## To-do item:
Every line of the material must be copied exactly.

## Information supplied:
___
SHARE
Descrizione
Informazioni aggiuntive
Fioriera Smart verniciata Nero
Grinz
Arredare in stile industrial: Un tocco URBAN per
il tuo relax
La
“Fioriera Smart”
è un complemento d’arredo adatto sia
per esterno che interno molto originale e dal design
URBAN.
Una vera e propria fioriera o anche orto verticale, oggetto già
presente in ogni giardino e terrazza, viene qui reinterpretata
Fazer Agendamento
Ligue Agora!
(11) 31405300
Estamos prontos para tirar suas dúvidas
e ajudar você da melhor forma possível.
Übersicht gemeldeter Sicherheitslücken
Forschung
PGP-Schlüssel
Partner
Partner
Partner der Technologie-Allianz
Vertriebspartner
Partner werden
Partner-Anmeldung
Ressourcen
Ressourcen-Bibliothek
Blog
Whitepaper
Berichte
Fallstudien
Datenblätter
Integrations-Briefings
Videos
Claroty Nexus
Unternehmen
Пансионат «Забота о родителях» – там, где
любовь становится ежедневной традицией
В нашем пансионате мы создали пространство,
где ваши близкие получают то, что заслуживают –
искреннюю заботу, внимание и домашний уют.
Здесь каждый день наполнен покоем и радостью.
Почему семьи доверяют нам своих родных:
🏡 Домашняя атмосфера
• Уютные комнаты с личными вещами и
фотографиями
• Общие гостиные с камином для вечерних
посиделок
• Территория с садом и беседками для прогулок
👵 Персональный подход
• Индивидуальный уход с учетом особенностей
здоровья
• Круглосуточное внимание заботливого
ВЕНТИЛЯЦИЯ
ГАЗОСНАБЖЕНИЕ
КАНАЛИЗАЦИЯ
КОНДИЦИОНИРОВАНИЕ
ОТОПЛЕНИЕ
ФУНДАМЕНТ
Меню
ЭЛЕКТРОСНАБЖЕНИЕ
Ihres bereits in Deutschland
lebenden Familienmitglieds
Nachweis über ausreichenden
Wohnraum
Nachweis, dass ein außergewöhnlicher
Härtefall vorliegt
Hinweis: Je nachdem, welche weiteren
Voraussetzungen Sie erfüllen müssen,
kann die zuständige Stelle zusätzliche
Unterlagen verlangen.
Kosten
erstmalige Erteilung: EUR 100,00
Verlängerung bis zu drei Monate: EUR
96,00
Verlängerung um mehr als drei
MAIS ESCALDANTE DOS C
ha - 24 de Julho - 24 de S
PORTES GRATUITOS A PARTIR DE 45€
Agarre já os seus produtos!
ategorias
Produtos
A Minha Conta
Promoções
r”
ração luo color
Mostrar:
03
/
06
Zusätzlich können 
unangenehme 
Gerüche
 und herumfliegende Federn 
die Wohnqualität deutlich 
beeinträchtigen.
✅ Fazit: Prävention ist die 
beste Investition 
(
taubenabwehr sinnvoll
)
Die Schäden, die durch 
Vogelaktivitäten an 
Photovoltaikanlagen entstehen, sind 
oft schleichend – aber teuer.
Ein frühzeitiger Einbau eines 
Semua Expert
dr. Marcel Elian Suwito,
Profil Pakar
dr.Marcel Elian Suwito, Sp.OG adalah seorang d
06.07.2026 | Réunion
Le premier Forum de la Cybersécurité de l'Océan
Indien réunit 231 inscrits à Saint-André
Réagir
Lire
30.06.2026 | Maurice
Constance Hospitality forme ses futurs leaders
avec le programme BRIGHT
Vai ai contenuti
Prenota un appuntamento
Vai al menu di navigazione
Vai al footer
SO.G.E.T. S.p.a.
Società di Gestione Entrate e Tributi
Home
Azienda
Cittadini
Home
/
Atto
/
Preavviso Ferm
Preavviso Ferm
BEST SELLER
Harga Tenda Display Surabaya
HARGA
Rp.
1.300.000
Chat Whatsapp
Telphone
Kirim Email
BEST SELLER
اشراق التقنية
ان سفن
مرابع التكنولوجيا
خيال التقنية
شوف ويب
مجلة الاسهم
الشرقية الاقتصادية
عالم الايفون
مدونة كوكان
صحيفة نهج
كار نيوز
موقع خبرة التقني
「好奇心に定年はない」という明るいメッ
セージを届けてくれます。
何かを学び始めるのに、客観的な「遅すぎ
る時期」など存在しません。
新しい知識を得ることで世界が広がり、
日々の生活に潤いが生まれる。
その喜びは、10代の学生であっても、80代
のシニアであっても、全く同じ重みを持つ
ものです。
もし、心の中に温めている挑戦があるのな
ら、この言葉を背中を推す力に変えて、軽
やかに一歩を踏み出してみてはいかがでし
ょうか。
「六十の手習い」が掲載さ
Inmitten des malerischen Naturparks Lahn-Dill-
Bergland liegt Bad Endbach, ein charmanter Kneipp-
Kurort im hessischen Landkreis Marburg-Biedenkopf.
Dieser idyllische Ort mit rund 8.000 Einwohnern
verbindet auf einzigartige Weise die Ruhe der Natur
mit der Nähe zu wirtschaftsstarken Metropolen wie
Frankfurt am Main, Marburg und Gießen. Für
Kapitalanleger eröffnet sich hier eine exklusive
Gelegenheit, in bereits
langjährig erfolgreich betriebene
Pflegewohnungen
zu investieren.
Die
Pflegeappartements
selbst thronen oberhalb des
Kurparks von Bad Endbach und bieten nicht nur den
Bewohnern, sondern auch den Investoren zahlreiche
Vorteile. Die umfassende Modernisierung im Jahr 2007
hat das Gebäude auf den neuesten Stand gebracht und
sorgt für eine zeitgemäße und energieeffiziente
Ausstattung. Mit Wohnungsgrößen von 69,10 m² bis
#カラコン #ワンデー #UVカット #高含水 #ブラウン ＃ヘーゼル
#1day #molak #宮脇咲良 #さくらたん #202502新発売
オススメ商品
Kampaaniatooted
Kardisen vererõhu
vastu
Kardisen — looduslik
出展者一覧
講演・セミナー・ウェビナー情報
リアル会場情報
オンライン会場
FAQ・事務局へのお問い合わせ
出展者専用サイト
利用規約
___
## Answer to the exercise:
SHARE
Descrizione
Informazioni aggiuntive
Fioriera Smart verniciata Nero
Grinz
Arredare in stile industrial: Un tocco URBAN per
il tuo relax
La
“Fioriera Smart”
è un complemento d’arredo adatto sia
per esterno che interno molto originale e dal design
URBAN.
Una vera e propria fioriera o anche orto verticale, oggetto già
presente in ogni giardino e terrazza, viene qui reinterpretata
Fazer Agendamento
Ligue Agora!
(11) 31405300
Estamos prontos para tirar suas dúvidas
e ajudar você da melhor forma possível.
Übersicht gemeldeter Sicherheitslücken
Forschung
PGP-Schlüssel
Partner
Partner
Partner der Technologie-Allianz
Vertriebspartner
Partner werden
Partner-Anmeldung
Ressourcen
Ressourcen-Bibliothek
Blog
Whitepaper
Berichte
Fallstudien
Datenblätter
Integrations-Briefings
Videos
Claroty Nexus
Unternehmen
Пансионат «Забота о родителях» – там, где
любовь становится ежедневной традицией
В нашем пансионате мы создали пространство,
где ваши близкие получают то, что заслуживают –
искреннюю заботу, внимание и домашний уют.
Здесь каждый день наполнен покоем и радостью.
Почему семьи доверяют нам своих родных:
🏡 Домашняя атмосфера
• Уютные комнаты с личными вещами и
фотографиями
• Общие гостиные с камином для вечерних
посиделок
• Территория с садом и беседками для прогулок
👵 Персональный подход
• Индивидуальный уход с учетом особенностей
здоровья
• Круглосуточное внимание заботливого
ВЕНТИЛЯЦИЯ
ГАЗОСНАБЖЕНИЕ
КАНАЛИЗАЦИЯ
КОНДИЦИОНИРОВАНИЕ
ОТОПЛЕНИЕ
ФУНДАМЕНТ
Меню
ЭЛЕКТРОСНАБЖЕНИЕ
Ihres bereits in Deutschland
lebenden Familienmitglieds
Nachweis über ausreichenden
Wohnraum
Nachweis, dass ein außergewöhnlicher
Härtefall vorliegt
Hinweis: Je nachdem, welche weiteren
Voraussetzungen Sie erfüllen müssen,
kann die zuständige Stelle zusätzliche
Unterlagen verlangen.
Kosten
erstmalige Erteilung: EUR 100,00
Verlängerung bis zu drei Monate: EUR
96,00
Verlängerung um mehr als drei
MAIS ESCALDANTE DOS C
ha - 24 de Julho - 24 de S
PORTES GRATUITOS A PARTIR DE 45€
Agarre já os seus produtos!
ategorias
Produtos
A Minha Conta
Promoções
r”
ração luo color
Mostrar:
03
/
06
Zusätzlich können 
unangenehme 
Gerüche
 und herumfliegende Federn 
die Wohnqualität deutlich 
beeinträchtigen.
✅ Fazit: Prävention ist die 
beste Investition 
(
taubenabwehr sinnvoll
)
Die Schäden, die durch 
Vogelaktivitäten an 
Photovoltaikanlagen entstehen, sind 
oft schleichend – aber teuer.
Ein frühzeitiger Einbau eines 
Semua Expert
dr. Marcel Elian Suwito,
Profil Pakar
dr.Marcel Elian Suwito, Sp.OG adalah seorang d
06.07.2026 | Réunion
Le premier Forum de la Cybersécurité de l'Océan
Indien réunit 231 inscrits à Saint-André
Réagir
Lire
30.06.2026 | Maurice
Constance Hospitality forme ses futurs leaders
avec le programme BRIGHT
Vai ai contenuti
Prenota un appuntamento
Vai al menu di navigazione
Vai al footer
SO.G.E.T. S.p.a.
Società di Gestione Entrate e Tributi
Home
Azienda
Cittadini
Home
/
Atto
/
Preavviso Ferm
Preavviso Ferm
BEST SELLER
Harga Tenda Display Surabaya
HARGA
Rp.
1.300.000
Chat Whatsapp
Telphone
Kirim Email
BEST SELLER
اشراق التقنية
ان سفن
مرابع التكنولوجيا
خيال التقنية
شوف ويب
مجلة الاسهم
الشرقية الاقتصادية
عالم الايفون
مدونة كوكان
صحيفة نهج
كار نيوز
موقع خبرة التقني
「好奇心に定年はない」という明るいメッ
セージを届けてくれます。
何かを学び始めるのに、客観的な「遅すぎ
る時期」など存在しません。
新しい知識を得ることで世界が広がり、
日々の生活に潤いが生まれる。
その喜びは、10代の学生であっても、80代
のシニアであっても、全く同じ重みを持つ
ものです。
もし、心の中に温めている挑戦があるのな
ら、この言葉を背中を推す力に変えて、軽
やかに一歩を踏み出してみてはいかがでし
ょうか。
「六十の手習い」が掲載さ
Inmitten des malerischen Naturparks Lahn-Dill-
Bergland liegt Bad Endbach, ein charmanter Kneipp-
Kurort im hessischen Landkreis Marburg-Biedenkopf.
Dieser idyllische Ort mit rund 8.000 Einwohnern
verbindet auf einzigartige Weise die Ruhe der Natur
mit der Nähe zu wirtschaftsstarken Metropolen wie
Frankfurt am Main, Marburg und Gießen. Für
Kapitalanleger eröffnet sich hier eine exklusive
Gelegenheit, in bereits
langjährig erfolgreich betriebene
Pflegewohnungen
zu investieren.
Die
Pflegeappartements
selbst thronen oberhalb des
Kurparks von Bad Endbach und bieten nicht nur den
Bewohnern, sondern auch den Investoren zahlreiche
Vorteile. Die umfassende Modernisierung im Jahr 2007
hat das Gebäude auf den neuesten Stand gebracht und
sorgt für eine zeitgemäße und energieeffiziente
Ausstattung. Mit Wohnungsgrößen von 69,10 m² bis
#カラコン #ワンデー #UVカット #高含水 #ブラウン ＃ヘーゼル
#1day #molak #宮脇咲良 #さくらたん #202502新発売
オススメ商品
Kampaaniatooted
Kardisen vererõhu
vastu
Kardisen — looduslik
出展者一覧
講演・セミナー・ウェビナー情報
リアル会場情報
オンライン会場
FAQ・事務局へのお問い合わせ
出展者専用サイト
利用規約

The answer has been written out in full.